The most recent Computer Weekly indicated that over half of medium sized companies now have VOIP switches in place, which means that they could be connecting direct to each other, bypassing the traditional phone companies entirely. So I decided to plug a few figures into a spreadsheet and see how much it actually costs to make those calls, based on bandwidth prices alone. In order to keep things simple I checked a decent broadband provider (Zen) and noted that they charged £1.27 per GB of traffic.
Doing a bit of maths:
A)pence/Gigabyte = 127
B)kilobits/Gigabyte = 8,000,000 (close enough)
C)kilobits/penny = B/A = 63,000
D)kilobits/second = 20 (for a reasonable VOIP call)

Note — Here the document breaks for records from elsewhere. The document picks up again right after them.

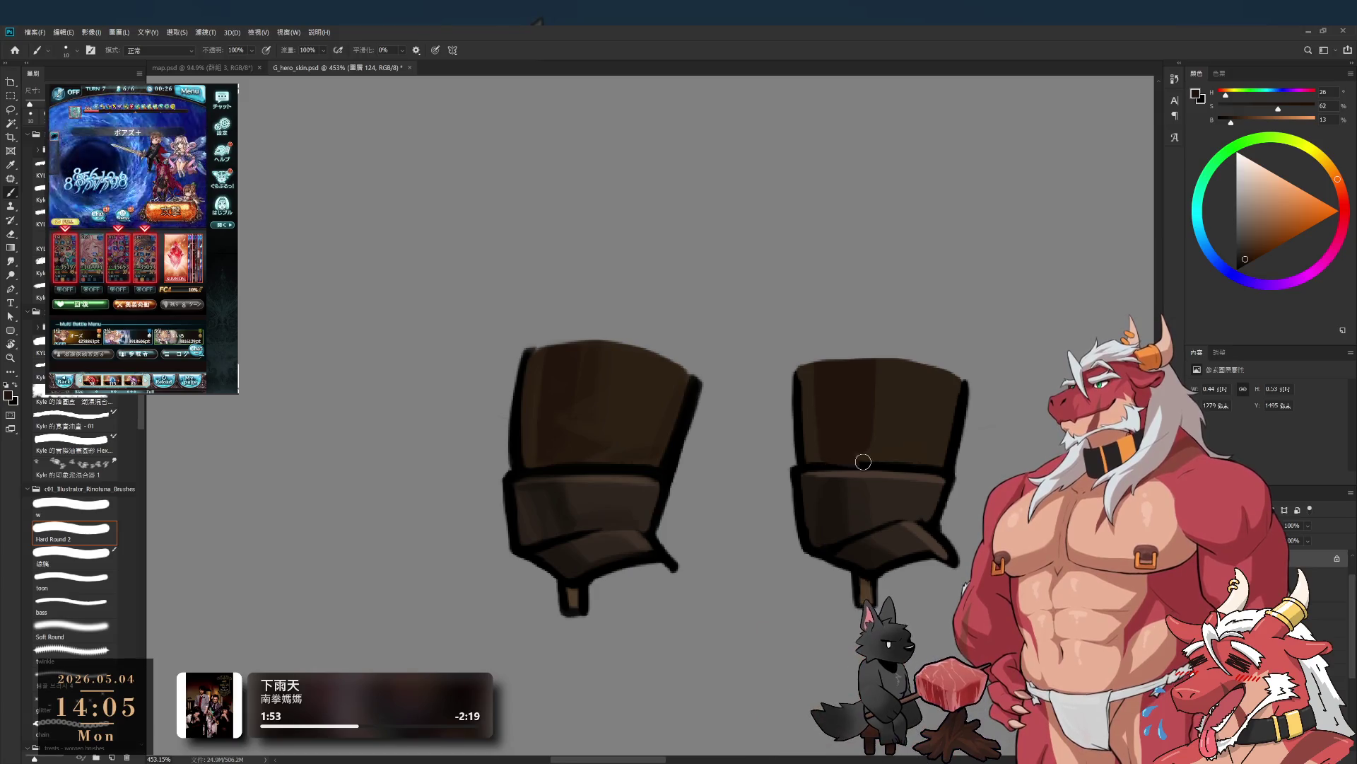
- Paint a thin black stroke along the right boot's seam line, then resample dark brown
left_click(801, 466, "alt")
left_click_drag(806, 471, 889, 471)
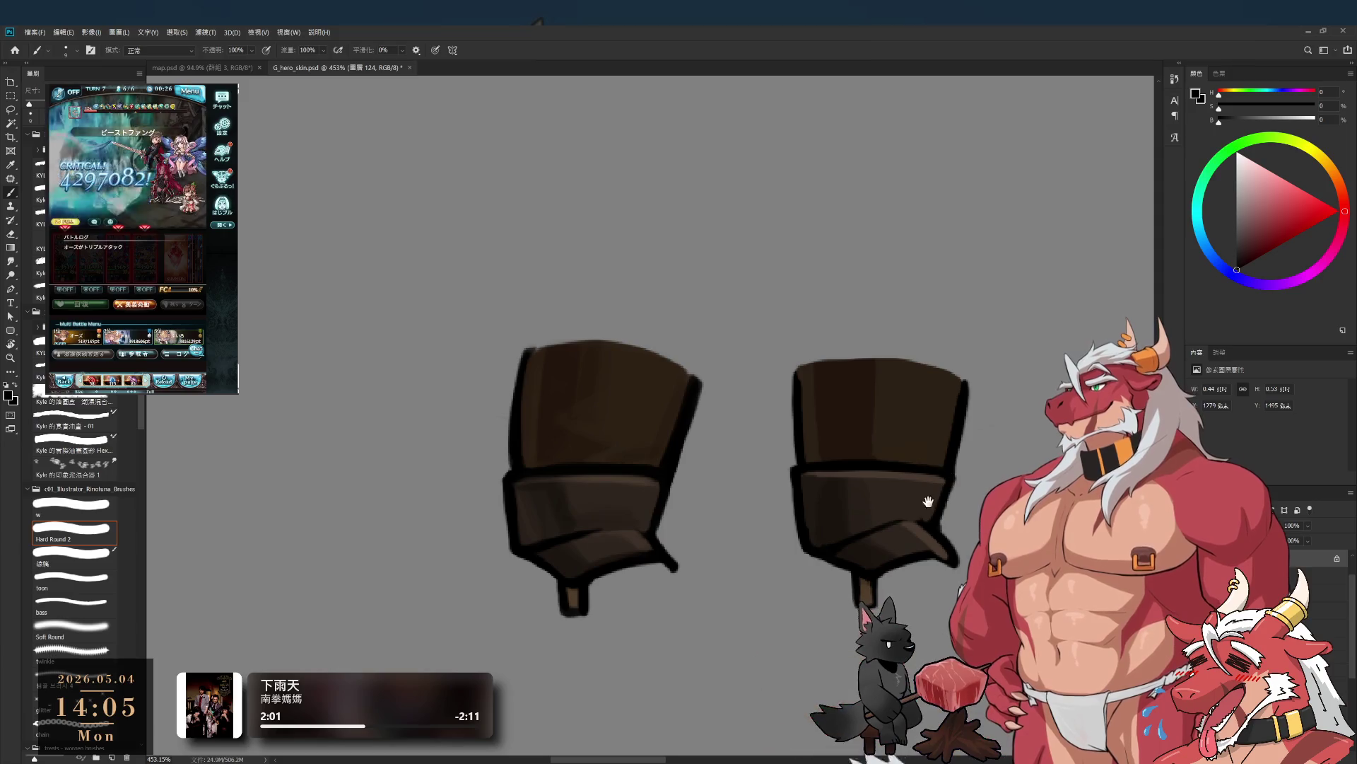
scroll(919, 464, "down", 1)
left_click(912, 468, "alt")
key("bracketleft")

E)seconds/penny = C/D = 3,150
F)minutes/penny = E/60 = 52
So, providing you're not paying for the actual call connection at the other end you can get nearly an hour of phone calls for a penny, anywhere in the world. Not bad at all. Of course, this relies on everyone running their own VOIP servers - but those seem to be coming down in price reasonably quickly, especially with Asterix and the like providing open source competition. The only thing that provides real complexity is the routing tables that convert from phone numbers to IP addresses - so far as I know those are all currently centralised. Unless we all just move over to using SIP addresses, which may take some time. Of course, the number of phone numbers I actually _know_ as opposed to pulling from an electronic address book is vanishingly small.